The diagram presents a lower-level abstraction, showing the agent's three primary resources (Context, Tools, Providers) with components for each resource category.
The Stateless Agent Architecture diagram shows how an Agent queries a Model Provider via a Chat client, and produces a Result.
The Agent Architecture diagram shows how an Agent enriches a Prompt with Context, queries a Model Provider via a Chat client, optionally calls Tools, and iterates until it produces a Result.
Summary
- The meaning of generative AI, LLMs, and agentic AI, and how they differ from traditional machine learning.
- Why production integration is difficult: fragmented providers, reliability, security, governance, and lifecycle complexity.
- What Microsoft Agent Framework is and how it supports single- and multi-agent applications in .NET.
- How Agent Framework builds on Microsoft.Extensions.AI to stay provider-agnostic across multiple model backends.
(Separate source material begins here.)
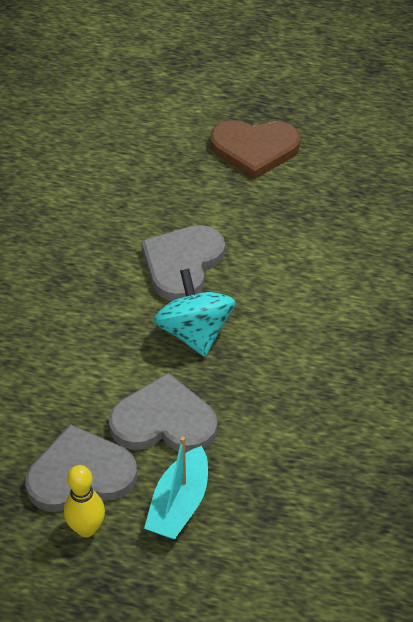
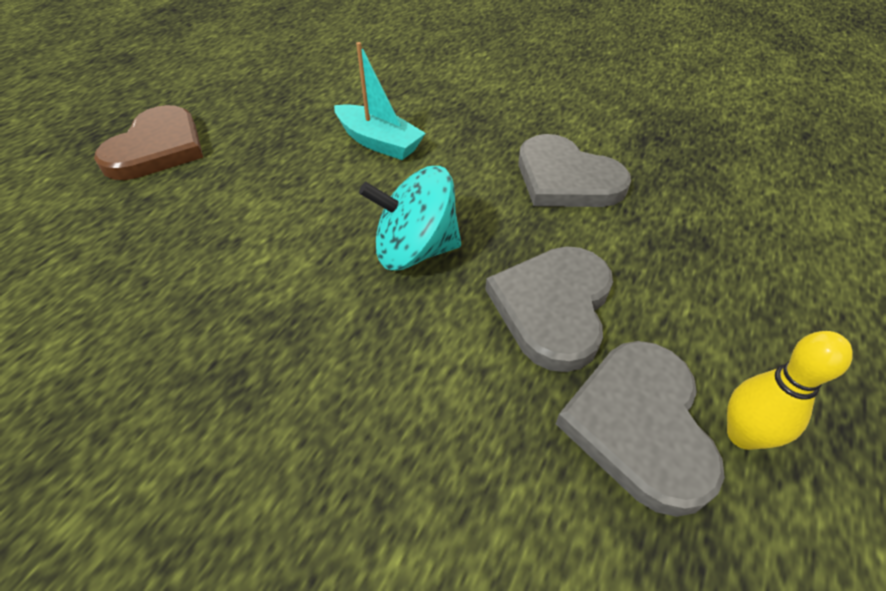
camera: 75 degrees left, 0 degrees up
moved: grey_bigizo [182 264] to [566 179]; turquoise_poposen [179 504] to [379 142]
- Where Agent Framework fits relative to LangChain and ML.NET in the broader AI and .NET ecosystem.
- The core building blocks of agents: tools, context, providers, and their mapping to human cognitive functions.
- Key orchestration patterns: sequential, concurrent, group chat, and handoff, represented as workflows and graphs.
- Enterprise capabilities for agents: identity, security, content safety, governance, and inventory management.
- Observability, durability, and human-in-the-loop support using OpenTelemetry, Azure Monitor, and Application Insights.